As a result of an inmate's substantial dependency and the extraordinary control jailers wield over prisoners, inmates are not precluded from recovering damages from a sheriff for injuries suffered by intentional wrongful acts of jail employees.

Facts:

Plaintiff Tammy Roblns, an inmate of the Vigo County Jail sued defendants, Sheriff William Harris and the Commissioners of Vigo County, for a sexual assault committed by a jailer, Michael Soules. In a previous opinion, the Indiana appellate court held, that as a result of "an inmate's substantial dependency and the extraordinary control jailers wield over prisoners . . . inmates are not precluded from recovering damages from a sheriff for injuries suffered by intentional wrongful acts of jail employees." The county commissioners, unlike Sheriff Harris, were free from liability because they were not responsible for administering Robins's incarceration. Sheriff Harris filed a petition, requesting a rehearing of the case, which the appellate court granted for the limited purpose of clarifying our original opinion.

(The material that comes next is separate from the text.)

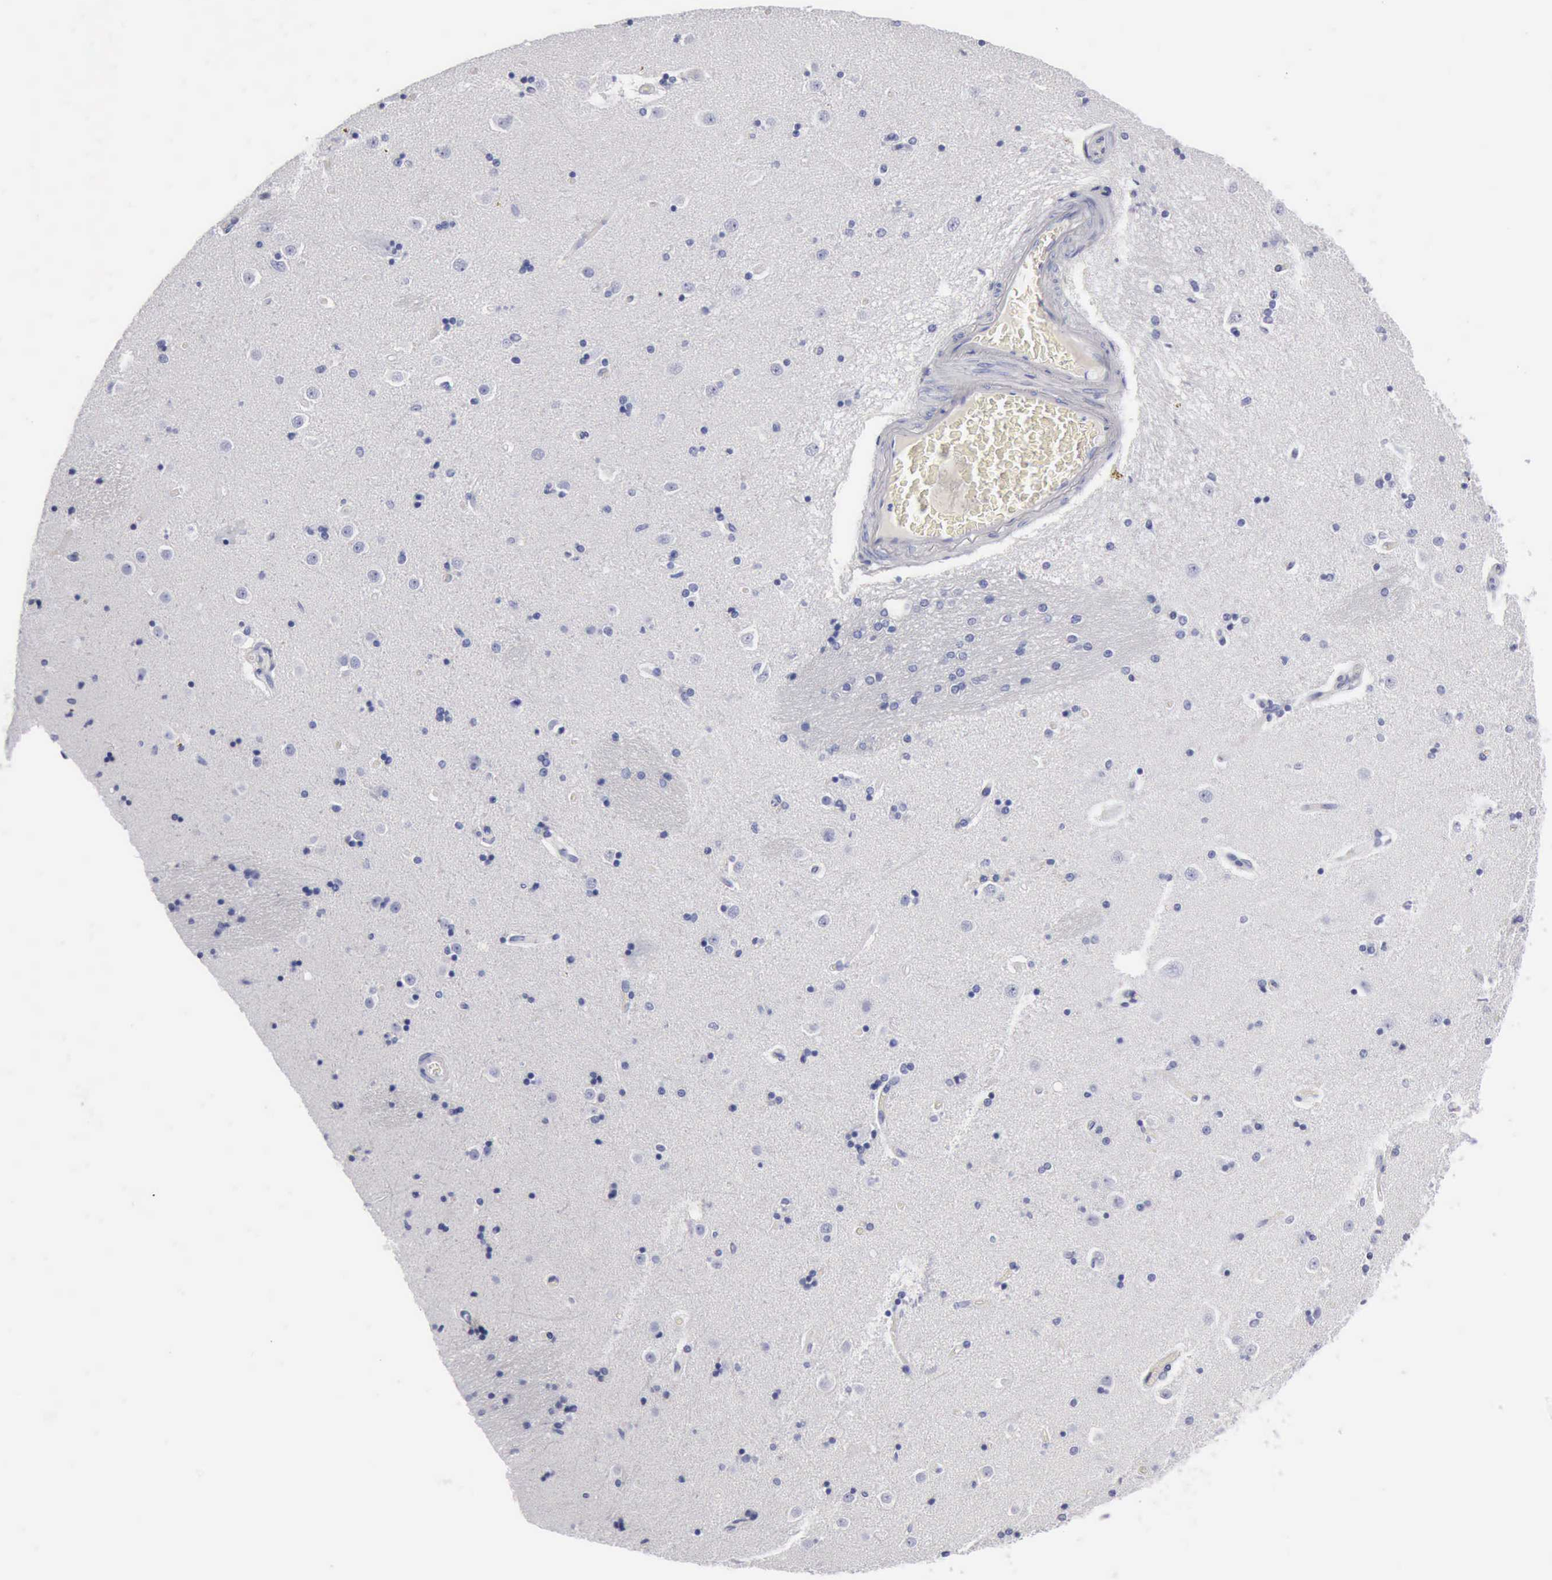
{"staining": {"intensity": "negative", "quantity": "none", "location": "none"}, "tissue": "caudate", "cell_type": "Glial cells", "image_type": "normal", "snomed": [{"axis": "morphology", "description": "Normal tissue, NOS"}, {"axis": "topography", "description": "Lateral ventricle wall"}], "caption": "DAB immunohistochemical staining of unremarkable caudate demonstrates no significant positivity in glial cells.", "gene": "CYP19A1", "patient": {"sex": "female", "age": 54}}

In support of his petition for rehearing, Sheriff Harris argued that the appellate court failed to address whether the jailer acted within the scope of his employment when he engaged in the sex act.

Issue:

Is the sheriff liable for the injuries suffered by an inmate due to the intentional wrongful acts of jail employees?

Answer:

Yes.

Conclusion:

On rehearing, the appellate court clarified that held that once it was determined that the sheriff owed a nondelegable duty of care to inmate, it was not required to address whether the jailer acted within the scope of his employment because the sheriff's liability was predicated on the inmate's complete inability to control her environment coupled with the sheriff's extraordinary ability to control her environment and his responsibility for her care.